Sure, Bob the Builder completed Register House and the Old College of Edinburgh University but other Adam projects such as the Riding School that was previously on the site of Surgeon’s Hall have long since disappeared and precious little else was started, a fact not unconnected to the Lord Provost of the time, James Hunter Blair, taking great umbrage at the architect’s grand and haughty manner and thereafter going out of his way to prevent the great man implementing his big ideas. Quite why anyone should take Bob’s Roman notions on now – especially when an even more grandiose vision for the city is only partially complete – is anybody’s guess. As another part of Murrayburgh begins to emerge from its scaffolding overcoat on the corner of George IV Bridge and the High Street, I confess I would be entirely unsurprised if McCall Smith, Clifford et al go on to seek the reincarnation of James Hunter Blair in their fight against SoCo: it would be about as credible a move as actually completing Adam’s grand projet.

And finally…
After commenting last week on the Sheffield University academics who deemed Edinburgh’s Holyrood precinct to be the loneliest place in Britain, it occurred to me that they may just have visited during one of the interminable periods when the Canongate is being resurfaced and the area has its ‘stand-in-for-Beirut’ film set look, what with its barricades, burst sandbags and the occasional bit of tarmac providing the connective tissue between the water-logged craters.
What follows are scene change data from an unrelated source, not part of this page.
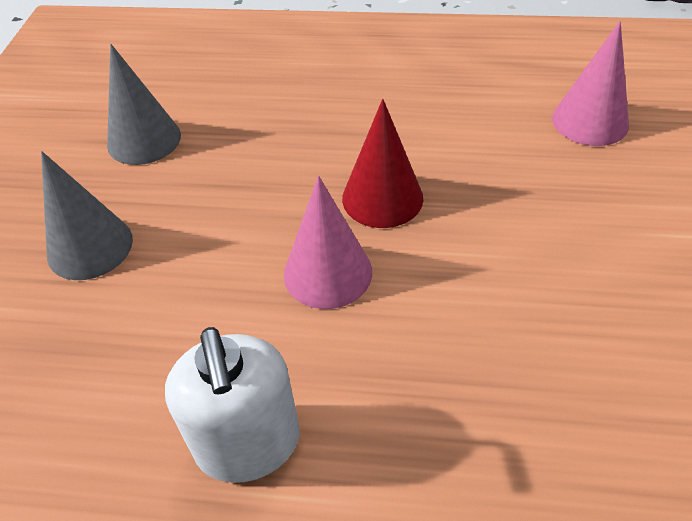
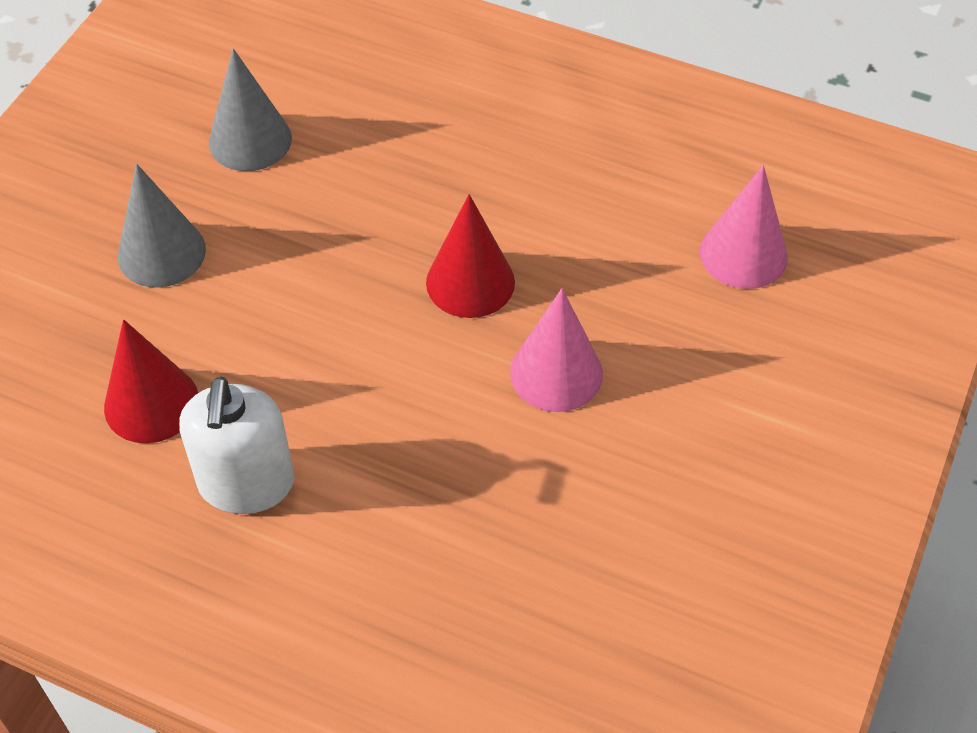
camera: 15 degrees right, 5 degrees up
pink cone [284,176,372,309] -> pink cone moved to [510,288,603,412]
none -> red cone [104,319,198,443]

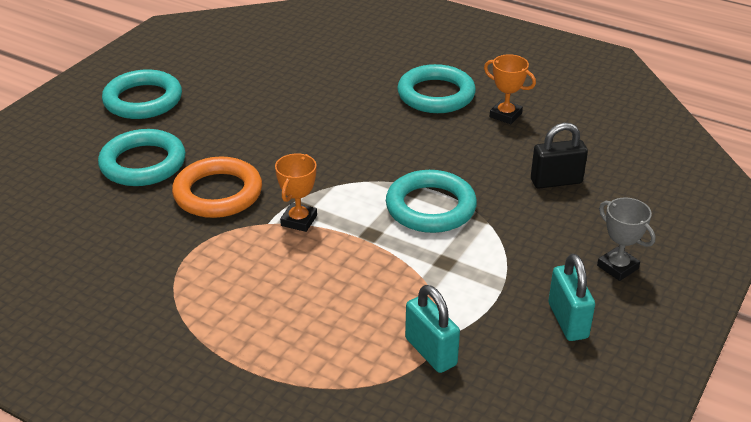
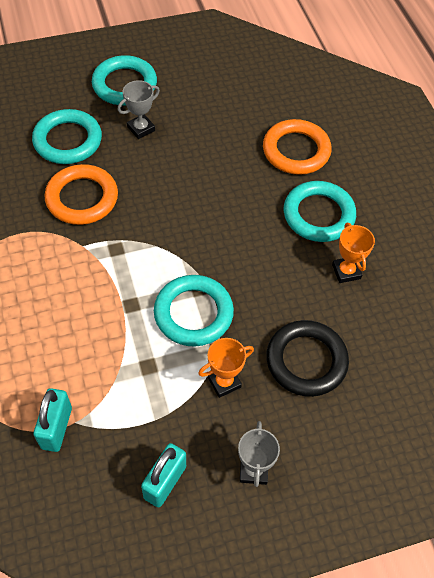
camera: 40 degrees right, 20 degrees up
orange trophy [275,154,317,232] -> orange trophy moved to [198,338,254,398]
black padlock [531,123,588,189] -> black ring [266,320,349,397]
none -> grey trophy [118,80,160,139]
none -> orange ring [263,119,331,175]

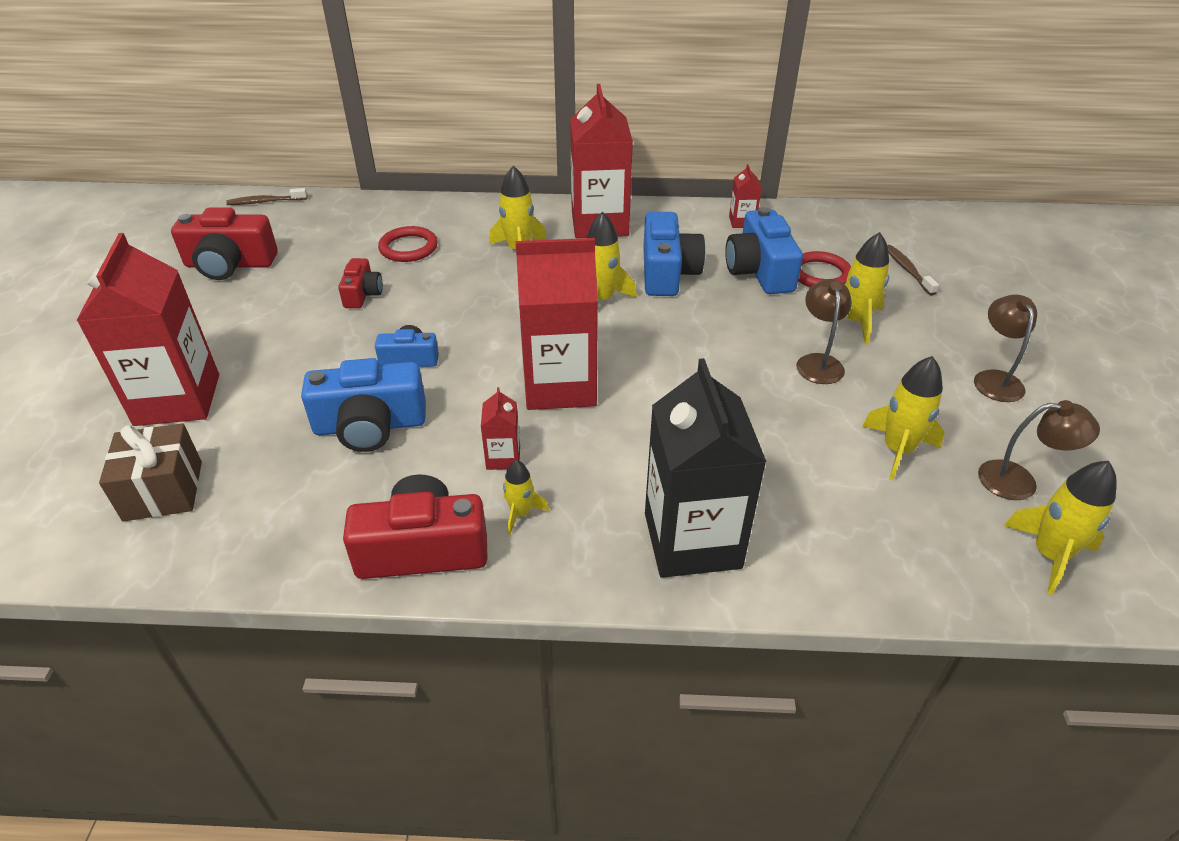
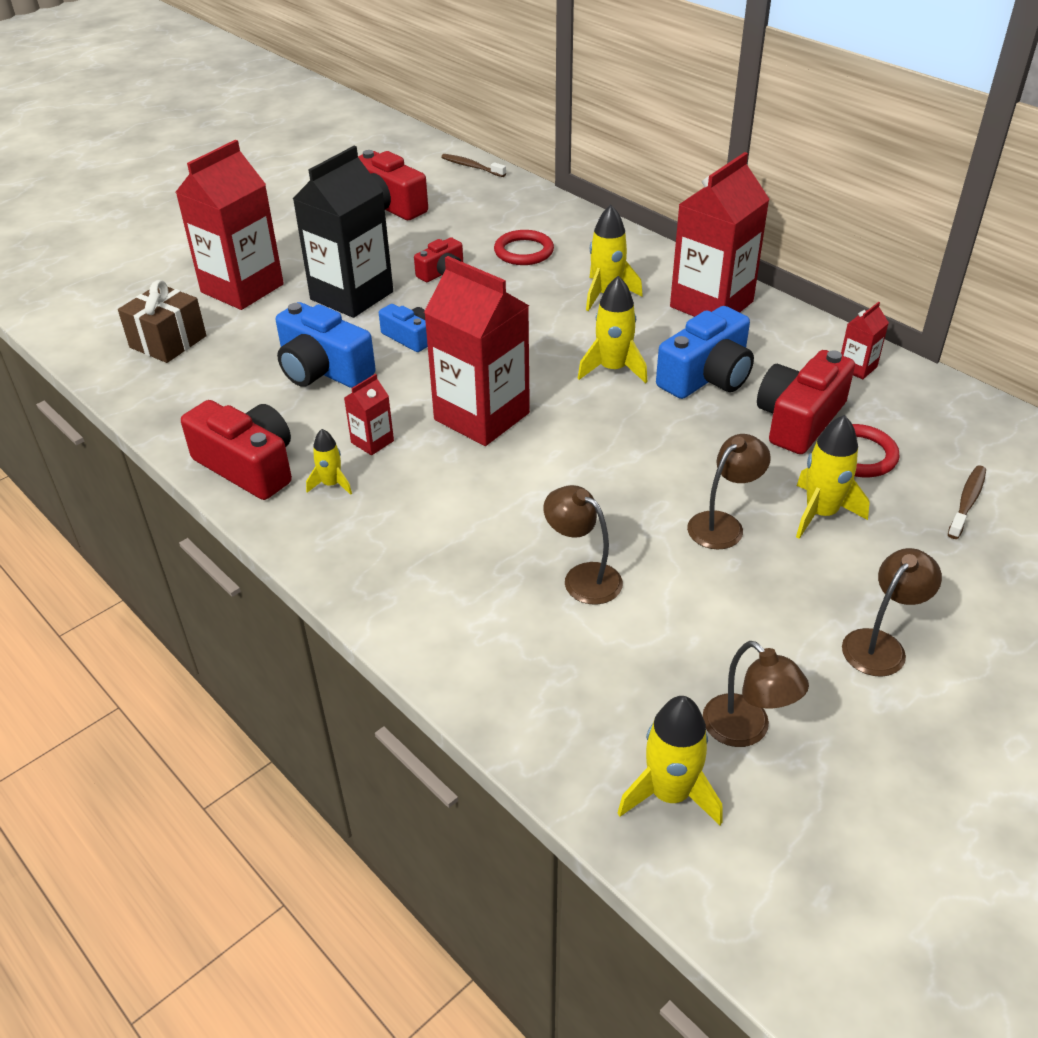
camera: 45 degrees right, 0 degrees up
black carton [645,358,767,578] -> black carton moved to [292,146,393,318]
blue camera [725,207,803,294] -> red camera [757,350,855,454]
yellow rocket [862,356,945,481] -> none
none -> brown lamp [543,485,623,605]

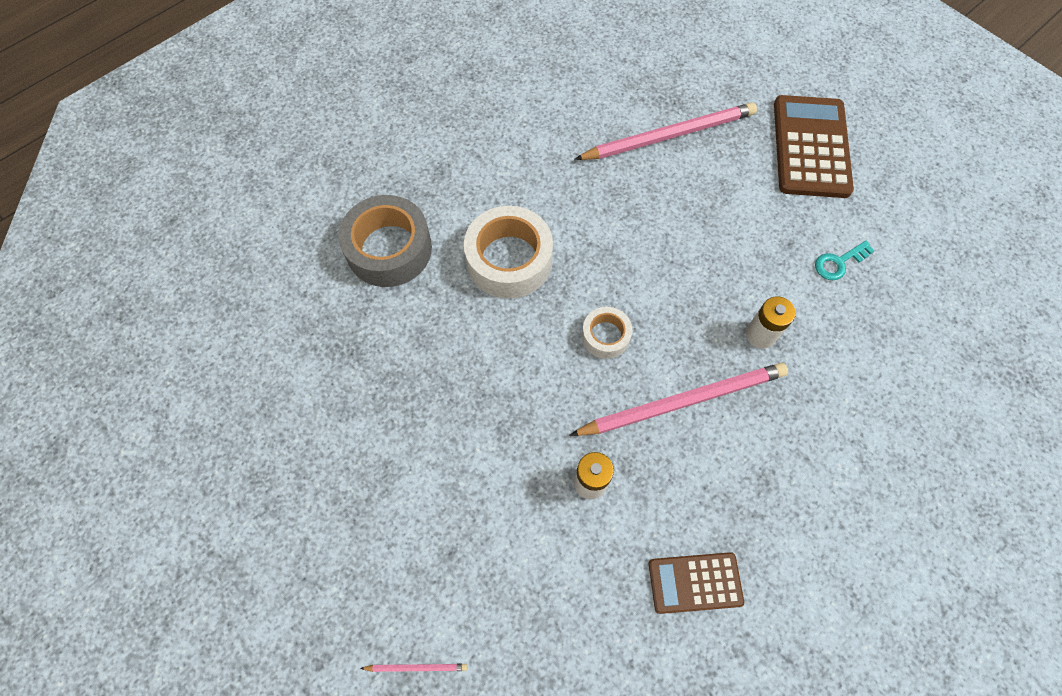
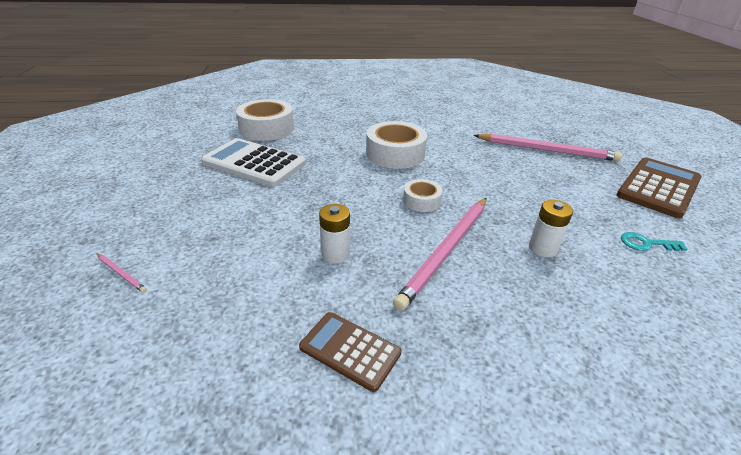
camera: 35 degrees right, 30 degrees down
grey tape [338,195,432,287] -> none
pink pencil [569,363,788,436] -> pink pencil turned 105 degrees clockwise [393,198,487,311]
none -> white calculator [201,138,306,187]
none -> white tape [236,99,294,141]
Once this year’s International Festival was over, of course, there was no longer any real need to maintain this appearance, and the lower end of the Royal Mile, for the first time in about 200 years, finally had a decent topping to drive/cycle/walk upon and allow the local citizens to once again participate in the early evening passeggiata during which they delight in the sight of MSP’s scurrying away from the Parliament to catch their early trains.

It couldn’t last of course and if a week is reputed to be a long time in politics, it is an absolute eternity for an Edinburgh road surface, so it was no surprise the other day to hear the familiar early morning alarm call of the road-diggers’ pneumatic hammer ripping up the Canongate’s pristine tarmac once again. Lonely it may be, quiet it is not.